Toronto’s Rafer Alston is in Sam Mitchell’s doghouse again, and the Star’s Dave Feschuk writes that the Raptors shoudn’t be surprised at how things have turned out.

He’s the same guy who was kicked off his junior-college team after he, according to a 1997 report in the Los Angeles Times, dropped a weight on the groin of a sleeping teammate with whom he had argued.

He’s the same guy who faced misdemeanour battery charges twice in the late 1990s, once for beating up a neighbour who complained Alston’s music was too loud, another time for striking a former girlfriend outside the weight room at Fresno State University.

He’s the same guy who spent a month in county jail after he refused to complete the anger-management course that was a condition of his parole in one of those cases; who spent the 1998-99 season on the NBA’s suspended list because of his prolific entanglements with the justice system.

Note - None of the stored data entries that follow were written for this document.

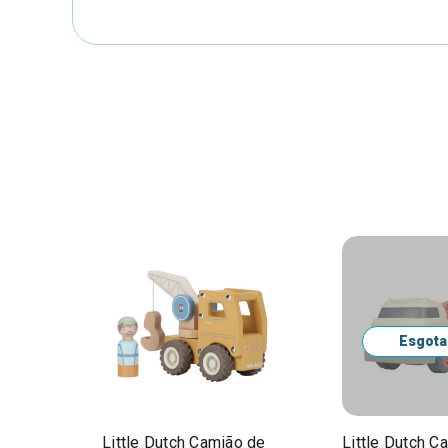
Esgot
Little Dutch Camião de
Little Dutch C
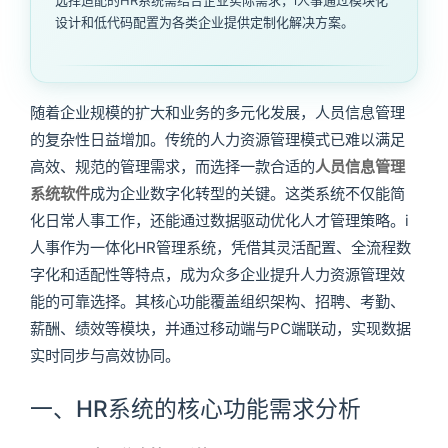
设计和低代码配置为各类企业提供定制化解决方案。
随着企业规模的扩大和业务的多元化发展，人员信息管理
的复杂性日益增加。传统的人力资源管理模式已难以满足
高效、规范的管理需求，而选择一款合适的
人员信息管理
系统软件
成为企业数字化转型的关键。这类系统不仅能简
化日常人事工作，还能通过数据驱动优化人才管理策略。i
人事作为一体化HR管理系统，凭借其灵活配置、全流程数
字化和适配性等特点，成为众多企业提升人力资源管理效
能的可靠选择。其核心功能覆盖组织架构、招聘、考勤、
薪酬、绩效等模块，并通过移动端与PC端联动，实现数据
实时同步与高效协同。
一、HR系统的核心功能需求分析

So if you’re of the belief that people rarely change ” and that coddled street-ball superstars who’ve been heralded as legends since puberty have almost no impetus to play by the rules of society ” this season’s Alston-centric turbulence isn’t exactly a shocker.

Raptors GM Rob Babcock, when asked earlier this season about Alston’s many transgressions, sloughed them off as ancient history. He said Alston’s a changed man, a “character guy,” even. But perhaps that’s because Alston never had a long-term guaranteed contract until he landed in Toronto this summer. Perhaps that’s because now that Alston is a guaranteed multi-millionaire ” unless, that is, he does something crazy and quits the league ” there’s little incentive to snuff his short, short fuse.

One night in Boston last month, Alston threatened to quit the NBA after Mitchell benched him for taking an ill-advised technical foul. It wasn’t a heat-of-the-moment threat. The next morning, Alston was still simmering, still talking as though he was considering a career on another continent and the forfeiture of millions.

You could almost see his side of the argument. He pointed out he was one of a short list of Raptors who was actually busting his butt, and he was right.

But that message got lost in Alston’s I’m-outta-here hyperbole. It was only a couple of weeks later that he finally admitted his words had been “irrational.” But Alston had already embarrassed the club, not to mention himself, on that occasion. Now he’s done it again. And if you’ve been following his career for the past decade, can you really claim surprise?